So last time we went over some simple frame synchronization solutions that don’t really pan out when the channel is bad. Frequency offset is a problem, but the self-referential synchronization more or less dealt with that, though it still fell victim to the frequency selective channel.

So for now, let’s assume we have our frame, and we know where it begins. We need to fix any possible frequency offset problems that could exist in the system. It would be awesome if we had perfectly tuned radios that were dead on and there was no need to any frequency offset fixes, but having that kind of accuracy is obviously impossible, especially with more than a couple devices (like imagine if every single cell phone in New York City had to have perfectly synchronized electronics just to received cell phone signal, I don’t even know how that could be possible).

So why is the frequency offset fix so important? Well, let’s think about it for a second. Assuming we have some sort of magic channel that doesn’t mess with our signal at all, no weird channel, no noise, we can receive a sent signal $x[n]$ with a baseband representation at the received end like

$y[n] = x[n] \exp (j2 \pi f_{o} n T_{s} )$

$f_{o}$ is the frequency offset and $T_{s}$ is the sampling period. Looks pretty harmless, right? But wait, remember for any sort of QAM, M-PSK signaling, we require knowledge of the phase. We can’t afford to lose that, so you can imagine that the samples as you go down in sample index time start having serious phase changes from the exponential bit in the equation above. In effect, we rotate our symbols some amount of phase, and that completely messes everything up.
+++
» **PROBLEMS TO WORK ON**
**1.** Decide whether each statement below agrees with the text on frequency offset, and answer yes or no, quoting the words from the text that settle it. (a) The self-referential synchronization still failed under a frequency selective channel. (b) The discussion assumes the location of the frame's beginning is known. (c) The text calls perfectly tuned radios an achievable goal.
**2.** According to the text on frequency offset, which kinds of signaling require knowledge of the phase?

» **DATASET SECTION**
+++
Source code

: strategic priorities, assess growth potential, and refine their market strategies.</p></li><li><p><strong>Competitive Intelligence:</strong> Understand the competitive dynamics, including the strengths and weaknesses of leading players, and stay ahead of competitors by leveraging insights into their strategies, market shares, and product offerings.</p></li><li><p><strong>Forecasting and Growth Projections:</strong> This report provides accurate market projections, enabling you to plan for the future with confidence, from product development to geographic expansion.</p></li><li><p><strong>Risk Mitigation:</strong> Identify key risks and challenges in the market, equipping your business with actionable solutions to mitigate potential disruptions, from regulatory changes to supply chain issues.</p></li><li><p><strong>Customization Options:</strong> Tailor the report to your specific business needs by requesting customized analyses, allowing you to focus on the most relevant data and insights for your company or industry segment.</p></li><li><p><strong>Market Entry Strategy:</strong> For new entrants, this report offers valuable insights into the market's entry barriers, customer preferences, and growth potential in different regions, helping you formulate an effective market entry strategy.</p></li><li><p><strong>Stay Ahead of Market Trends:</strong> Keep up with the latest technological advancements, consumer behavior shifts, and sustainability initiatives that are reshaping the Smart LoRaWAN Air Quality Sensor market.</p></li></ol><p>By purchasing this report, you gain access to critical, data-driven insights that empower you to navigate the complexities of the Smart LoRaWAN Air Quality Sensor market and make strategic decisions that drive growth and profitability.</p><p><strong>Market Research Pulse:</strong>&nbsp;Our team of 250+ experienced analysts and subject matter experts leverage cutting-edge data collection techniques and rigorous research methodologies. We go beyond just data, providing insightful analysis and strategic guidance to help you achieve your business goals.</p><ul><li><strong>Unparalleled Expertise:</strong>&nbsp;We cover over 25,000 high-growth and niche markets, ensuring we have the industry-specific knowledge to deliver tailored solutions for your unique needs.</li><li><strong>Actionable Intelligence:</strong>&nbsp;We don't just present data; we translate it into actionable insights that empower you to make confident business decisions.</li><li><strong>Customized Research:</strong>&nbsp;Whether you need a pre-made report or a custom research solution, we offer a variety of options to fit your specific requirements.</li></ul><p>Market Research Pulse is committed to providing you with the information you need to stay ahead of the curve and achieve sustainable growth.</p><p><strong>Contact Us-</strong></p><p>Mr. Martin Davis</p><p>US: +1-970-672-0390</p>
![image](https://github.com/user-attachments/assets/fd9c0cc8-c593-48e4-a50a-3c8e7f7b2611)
+++
» **ANSWERS PROVIDED**
**1.**
(a) Yes: "it still fell victim to the frequency selective channel"
(b) Yes: "let’s assume we have our frame, and we know where it begins"
(c) No: "having that kind of accuracy is obviously impossible"

**2.** QAM and M-PSK signaling.